Top of Provided records

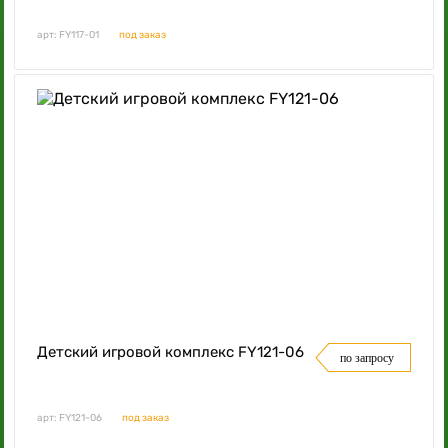
арт: FY117-01
под заказ
Детский игровой комплекс FY121-06
по запросу
арт: FY121-06
под заказ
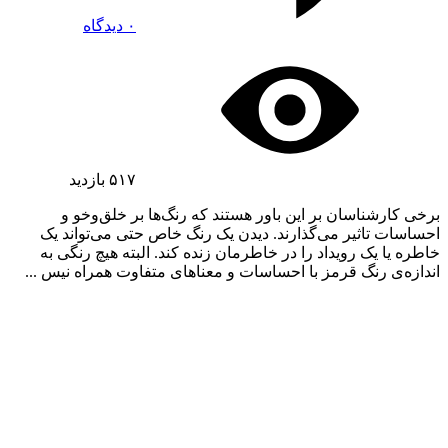
۰ دیدگاه
۵۱۷
بازدید
برخی کارشناسان بر این باور هستند که رنگ‌ها بر خلق‌و‌خو و
احساسات تاثیر می‌گذارند. دیدن یک رنگ خاص حتی می‌تواند یک
خاطره یا یک رویداد را در خاطرمان زنده کند. البته هیچ رنگی به
اندازه‌ی رنگ قرمز با احساسات و معناهای متفاوت همراه نیس ...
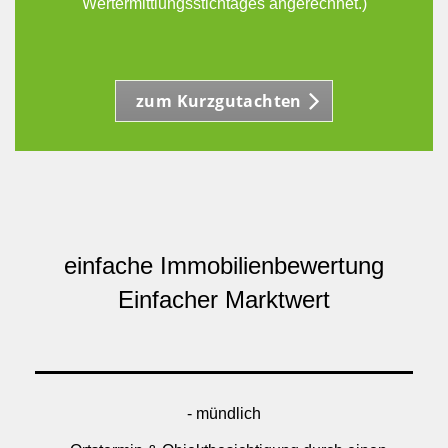
Wertermittlungsstichtages angerechnet.)
zum Kurzgutachten
einfache Immobilienbewertung
Einfacher Marktwert
- mündlich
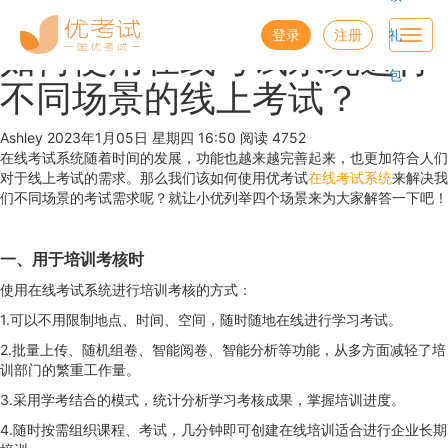
优考试
博客
登录
注册
礼
Toggl
如何使用在线考试系统进行
navig
包
不同场景的线上考试？
Ashley
2023年1月05日 星期四 16:50
阅读 4752
在线考试系统随着时间的发展，功能也越来越完善起来，也更加符合人们
对于线上考试的需求。那么我们该如何使用优考试
在线考试系统
来解决我
们不同场景的考试需求呢？就让小优列举四个场景来为大家解答一下吧！
一、用于培训考核时
使用在线考试系统进行培训考核的方式：
1.可以不用限制地点、时间、空间，随时随地在线进行学习考试。
2.批量上传、随机组卷、智能阅卷、智能分析等功能，从多方面减轻了培
训部门的繁重工作量。
3.采用学考结合的模式，统计分析学习考核成果，掌握培训进度。
4.随时按需组织课程、考试，几分钟即可创建在线培训适合进行企业长期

Bottom of Provided records

• _Exercise brief_: If an entry contains an image, print the rest of that entry exactly and leave the image out.

• _Answer_:
арт: FY117-01
под заказ
Детский игровой комплекс FY121-06
по запросу
арт: FY121-06
под заказ
۰ دیدگاه
۵۱۷
بازدید
برخی کارشناسان بر این باور هستند که رنگ‌ها بر خلق‌و‌خو و
احساسات تاثیر می‌گذارند. دیدن یک رنگ خاص حتی می‌تواند یک
خاطره یا یک رویداد را در خاطرمان زنده کند. البته هیچ رنگی به
اندازه‌ی رنگ قرمز با احساسات و معناهای متفاوت همراه نیس ...
Wertermittlungsstichtages angerechnet.)
zum Kurzgutachten
einfache Immobilienbewertung
Einfacher Marktwert
- mündlich
优考试
博客
登录
注册
礼
Toggl
如何使用在线考试系统进行
navig
包
不同场景的线上考试？
Ashley
2023年1月05日 星期四 16:50
阅读 4752
在线考试系统随着时间的发展，功能也越来越完善起来，也更加符合人们
对于线上考试的需求。那么我们该如何使用优考试
在线考试系统
来解决我
们不同场景的考试需求呢？就让小优列举四个场景来为大家解答一下吧！
一、用于培训考核时
使用在线考试系统进行培训考核的方式：
1.可以不用限制地点、时间、空间，随时随地在线进行学习考试。
2.批量上传、随机组卷、智能阅卷、智能分析等功能，从多方面减轻了培
训部门的繁重工作量。
3.采用学考结合的模式，统计分析学习考核成果，掌握培训进度。
4.随时按需组织课程、考试，几分钟即可创建在线培训适合进行企业长期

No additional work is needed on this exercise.